▶ [Task prompt]:
Can you write out the entries word for word, beginning at the very first line and stopping after the line that contains "1: (180, 156)"?

Stored items:
▬▬▬▬▬▬

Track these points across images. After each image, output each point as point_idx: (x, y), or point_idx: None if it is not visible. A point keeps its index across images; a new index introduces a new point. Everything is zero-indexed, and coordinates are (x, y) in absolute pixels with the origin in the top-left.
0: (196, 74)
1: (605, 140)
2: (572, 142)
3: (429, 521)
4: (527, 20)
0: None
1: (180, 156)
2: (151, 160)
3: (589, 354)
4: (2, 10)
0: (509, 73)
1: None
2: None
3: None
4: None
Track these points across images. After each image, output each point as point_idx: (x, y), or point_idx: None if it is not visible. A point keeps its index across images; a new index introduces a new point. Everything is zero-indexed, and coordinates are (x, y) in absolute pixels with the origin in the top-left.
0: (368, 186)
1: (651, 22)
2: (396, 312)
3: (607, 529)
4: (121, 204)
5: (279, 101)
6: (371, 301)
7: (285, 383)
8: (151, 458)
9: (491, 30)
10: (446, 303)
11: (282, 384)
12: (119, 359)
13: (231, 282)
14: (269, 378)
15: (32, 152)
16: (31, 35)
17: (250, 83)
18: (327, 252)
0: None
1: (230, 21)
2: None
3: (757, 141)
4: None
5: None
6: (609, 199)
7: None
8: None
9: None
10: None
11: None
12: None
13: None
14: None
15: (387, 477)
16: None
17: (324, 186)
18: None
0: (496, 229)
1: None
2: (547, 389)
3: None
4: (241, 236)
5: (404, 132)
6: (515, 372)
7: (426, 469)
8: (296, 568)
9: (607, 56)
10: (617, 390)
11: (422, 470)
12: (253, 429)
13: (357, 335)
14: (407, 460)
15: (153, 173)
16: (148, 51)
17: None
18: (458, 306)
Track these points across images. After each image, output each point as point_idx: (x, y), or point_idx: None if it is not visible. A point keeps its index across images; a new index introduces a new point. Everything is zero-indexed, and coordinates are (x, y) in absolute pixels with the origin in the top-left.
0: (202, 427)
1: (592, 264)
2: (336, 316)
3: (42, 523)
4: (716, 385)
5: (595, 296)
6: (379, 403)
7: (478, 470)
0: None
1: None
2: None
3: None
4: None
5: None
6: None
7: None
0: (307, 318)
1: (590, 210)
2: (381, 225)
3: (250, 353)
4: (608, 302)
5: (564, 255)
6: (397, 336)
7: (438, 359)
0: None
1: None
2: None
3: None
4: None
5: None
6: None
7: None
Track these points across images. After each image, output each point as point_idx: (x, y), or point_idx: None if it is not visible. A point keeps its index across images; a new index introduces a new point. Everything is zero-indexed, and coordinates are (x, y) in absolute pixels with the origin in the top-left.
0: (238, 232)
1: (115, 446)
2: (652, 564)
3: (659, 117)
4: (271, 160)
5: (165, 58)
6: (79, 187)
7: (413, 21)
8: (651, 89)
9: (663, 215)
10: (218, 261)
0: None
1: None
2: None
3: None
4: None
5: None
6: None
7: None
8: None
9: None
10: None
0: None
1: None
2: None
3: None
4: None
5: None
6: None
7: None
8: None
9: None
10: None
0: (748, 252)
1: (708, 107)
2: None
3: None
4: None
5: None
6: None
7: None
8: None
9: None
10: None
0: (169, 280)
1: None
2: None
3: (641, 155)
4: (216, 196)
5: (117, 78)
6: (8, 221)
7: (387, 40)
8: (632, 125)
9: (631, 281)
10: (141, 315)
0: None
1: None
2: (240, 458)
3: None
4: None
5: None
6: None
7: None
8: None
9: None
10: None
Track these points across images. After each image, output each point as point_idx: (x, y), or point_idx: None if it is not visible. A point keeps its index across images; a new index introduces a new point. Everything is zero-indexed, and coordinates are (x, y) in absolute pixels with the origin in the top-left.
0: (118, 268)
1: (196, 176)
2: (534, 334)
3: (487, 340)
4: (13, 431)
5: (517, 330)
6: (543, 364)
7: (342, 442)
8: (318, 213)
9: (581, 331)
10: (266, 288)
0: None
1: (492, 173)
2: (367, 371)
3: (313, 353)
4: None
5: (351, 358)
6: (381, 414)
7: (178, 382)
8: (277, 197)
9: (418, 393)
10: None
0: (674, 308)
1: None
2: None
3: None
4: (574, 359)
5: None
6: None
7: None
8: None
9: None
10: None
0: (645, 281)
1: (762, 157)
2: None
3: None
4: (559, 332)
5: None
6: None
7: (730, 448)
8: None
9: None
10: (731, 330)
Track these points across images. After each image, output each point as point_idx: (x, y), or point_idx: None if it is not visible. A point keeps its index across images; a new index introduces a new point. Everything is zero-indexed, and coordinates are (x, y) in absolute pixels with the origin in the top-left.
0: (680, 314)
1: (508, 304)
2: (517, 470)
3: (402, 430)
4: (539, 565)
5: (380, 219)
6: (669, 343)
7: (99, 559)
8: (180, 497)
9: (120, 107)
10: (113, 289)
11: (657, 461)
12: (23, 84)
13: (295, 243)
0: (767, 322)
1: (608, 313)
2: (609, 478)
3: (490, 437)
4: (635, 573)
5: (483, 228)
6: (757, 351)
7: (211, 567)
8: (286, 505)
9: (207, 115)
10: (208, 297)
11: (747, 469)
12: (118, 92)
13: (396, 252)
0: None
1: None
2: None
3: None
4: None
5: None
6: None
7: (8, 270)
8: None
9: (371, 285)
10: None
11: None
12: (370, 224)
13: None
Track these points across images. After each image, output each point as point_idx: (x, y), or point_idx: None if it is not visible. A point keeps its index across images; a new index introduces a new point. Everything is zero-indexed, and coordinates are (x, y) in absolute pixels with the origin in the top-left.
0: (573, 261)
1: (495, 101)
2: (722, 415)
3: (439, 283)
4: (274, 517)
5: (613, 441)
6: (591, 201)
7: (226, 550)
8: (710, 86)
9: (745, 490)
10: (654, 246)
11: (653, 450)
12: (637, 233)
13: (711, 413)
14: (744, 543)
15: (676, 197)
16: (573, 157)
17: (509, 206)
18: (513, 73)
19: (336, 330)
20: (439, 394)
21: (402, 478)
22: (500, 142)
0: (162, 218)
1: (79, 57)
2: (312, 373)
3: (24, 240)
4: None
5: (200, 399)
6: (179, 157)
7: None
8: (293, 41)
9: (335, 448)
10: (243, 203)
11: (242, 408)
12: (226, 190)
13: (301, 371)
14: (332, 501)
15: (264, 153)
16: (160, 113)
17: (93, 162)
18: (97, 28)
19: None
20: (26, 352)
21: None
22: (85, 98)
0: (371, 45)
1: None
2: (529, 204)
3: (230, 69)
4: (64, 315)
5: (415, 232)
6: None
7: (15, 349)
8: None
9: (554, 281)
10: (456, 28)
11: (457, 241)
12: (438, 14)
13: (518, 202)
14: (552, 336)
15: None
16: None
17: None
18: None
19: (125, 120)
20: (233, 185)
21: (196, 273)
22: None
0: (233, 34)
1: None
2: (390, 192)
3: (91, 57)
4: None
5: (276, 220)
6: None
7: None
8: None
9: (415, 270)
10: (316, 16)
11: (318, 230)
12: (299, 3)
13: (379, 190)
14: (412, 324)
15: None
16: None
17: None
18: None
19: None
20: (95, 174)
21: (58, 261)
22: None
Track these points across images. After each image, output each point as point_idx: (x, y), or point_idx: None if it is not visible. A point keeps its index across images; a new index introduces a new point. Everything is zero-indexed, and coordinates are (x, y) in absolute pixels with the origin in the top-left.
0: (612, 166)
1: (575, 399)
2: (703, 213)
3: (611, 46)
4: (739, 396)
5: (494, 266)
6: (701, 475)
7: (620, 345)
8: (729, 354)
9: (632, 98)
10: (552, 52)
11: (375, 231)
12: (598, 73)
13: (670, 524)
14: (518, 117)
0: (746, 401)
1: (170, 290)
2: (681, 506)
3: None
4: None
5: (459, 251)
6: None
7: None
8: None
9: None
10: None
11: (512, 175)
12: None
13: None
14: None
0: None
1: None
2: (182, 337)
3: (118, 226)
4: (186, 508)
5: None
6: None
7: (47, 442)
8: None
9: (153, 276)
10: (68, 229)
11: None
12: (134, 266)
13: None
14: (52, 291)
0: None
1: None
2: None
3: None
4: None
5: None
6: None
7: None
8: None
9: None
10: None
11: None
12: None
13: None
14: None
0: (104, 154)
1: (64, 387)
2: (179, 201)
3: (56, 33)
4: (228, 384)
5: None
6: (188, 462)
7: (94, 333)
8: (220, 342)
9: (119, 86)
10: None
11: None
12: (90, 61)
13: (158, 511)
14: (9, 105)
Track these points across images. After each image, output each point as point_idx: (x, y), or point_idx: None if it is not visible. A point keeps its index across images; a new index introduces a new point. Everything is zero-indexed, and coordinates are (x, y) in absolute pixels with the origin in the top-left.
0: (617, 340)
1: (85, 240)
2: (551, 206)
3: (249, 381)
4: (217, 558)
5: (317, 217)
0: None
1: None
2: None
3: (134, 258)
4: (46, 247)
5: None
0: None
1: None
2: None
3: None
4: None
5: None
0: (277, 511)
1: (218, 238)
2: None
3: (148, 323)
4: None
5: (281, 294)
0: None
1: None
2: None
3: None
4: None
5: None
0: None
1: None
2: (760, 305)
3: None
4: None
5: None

▬▬▬▬▬▬

▶ [Exercise solution]:
Track these points across images. After each image, output each point as point_idx: (x, y), or point_idx: None if it is not visible. A point keeps its index across images; a new index introduces a new point. Everything is zero-indexed, and coordinates are (x, y) in absolute pixels with the origin in the top-left.
0: (196, 74)
1: (605, 140)
2: (572, 142)
3: (429, 521)
4: (527, 20)
0: None
1: (180, 156)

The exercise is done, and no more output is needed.